Using the data below, return every line that holds the word "with".

Content starts

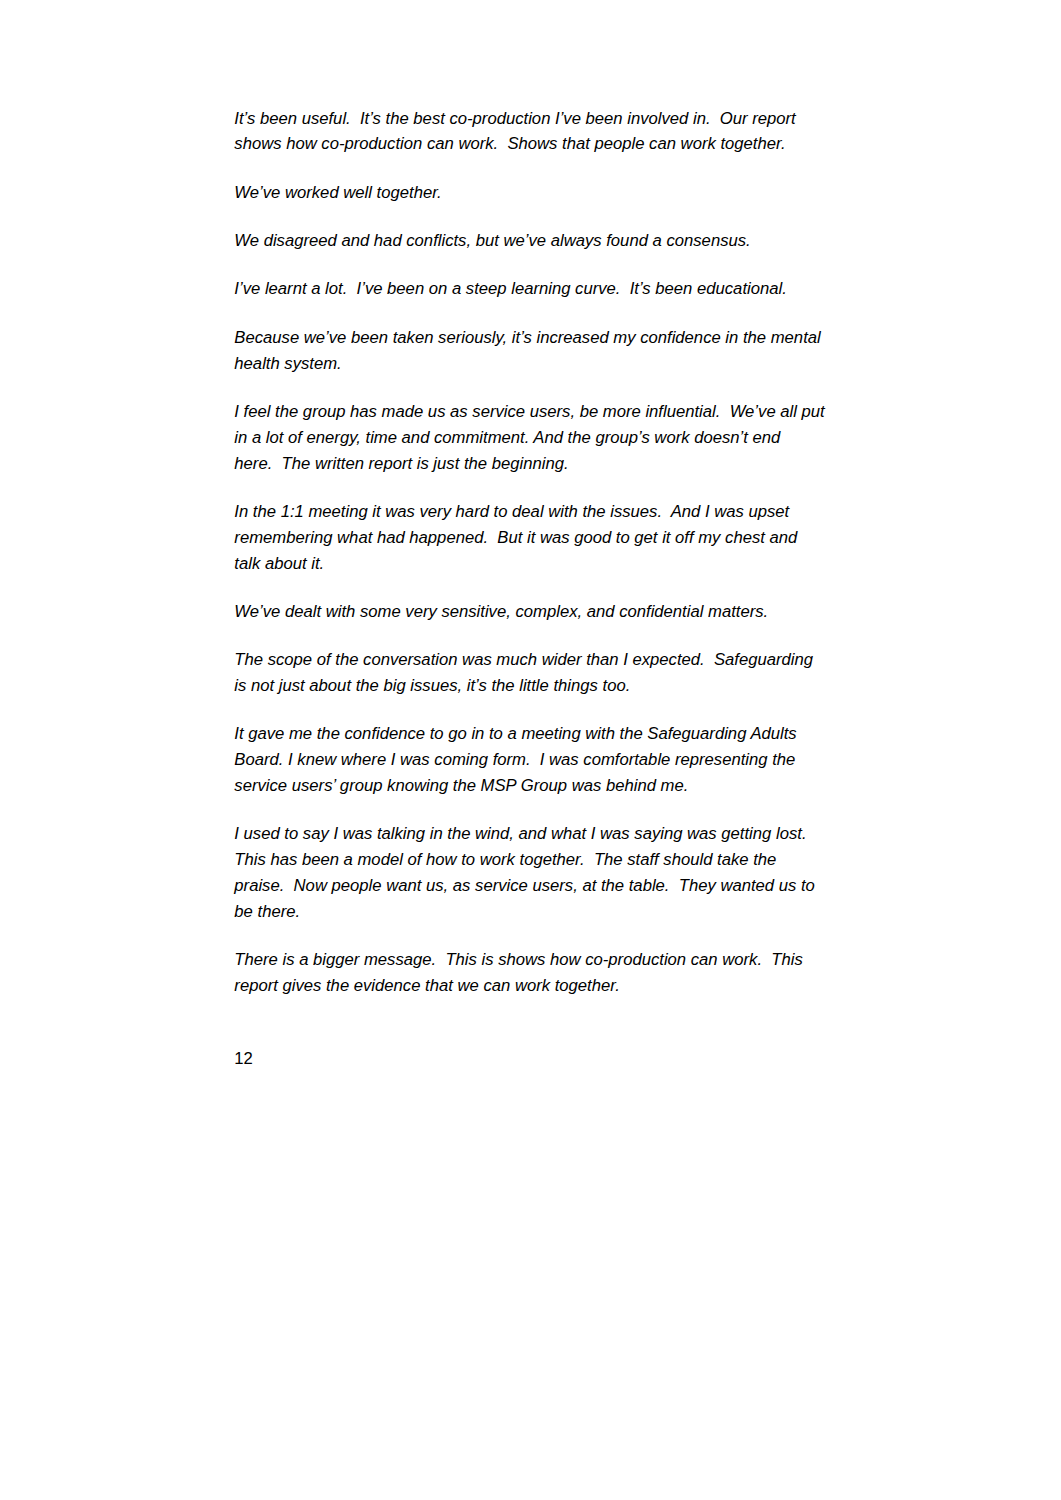It’s been useful. It’s the best co-production I’ve been involved in. Our report shows how co-production can work. Shows that people can work together.
We’ve worked well together.
We disagreed and had conflicts, but we’ve always found a consensus.
I’ve learnt a lot. I’ve been on a steep learning curve. It’s been educational.
Because we’ve been taken seriously, it’s increased my confidence in the mental health system.
I feel the group has made us as service users, be more influential. We’ve all put in a lot of energy, time and commitment. And the group’s work doesn’t end here. The written report is just the beginning.
In the 1:1 meeting it was very hard to deal with the issues. And I was upset remembering what had happened. But it was good to get it off my chest and talk about it.
We’ve dealt with some very sensitive, complex, and confidential matters.
The scope of the conversation was much wider than I expected. Safeguarding is not just about the big issues, it’s the little things too.
It gave me the confidence to go in to a meeting with the Safeguarding Adults Board. I knew where I was coming form. I was comfortable representing the service users’ group knowing the MSP Group was behind me.
I used to say I was talking in the wind, and what I was saying was getting lost. This has been a model of how to work together. The staff should take the praise. Now people want us, as service users, at the table. They wanted us to be there.
There is a bigger message. This is shows how co-production can work. This report gives the evidence that we can work together.
12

Content ends

RESPONSE TO THIS EXERCISE -
In the 1:1 meeting it was very hard to deal with the issues. And I was upset remembering what had happened. But it was good to get it off my chest and talk about it.
We’ve dealt with some very sensitive, complex, and confidential matters.
It gave me the confidence to go in to a meeting with the Safeguarding Adults Board. I knew where I was coming form. I was comfortable representing the service users’ group knowing the MSP Group was behind me.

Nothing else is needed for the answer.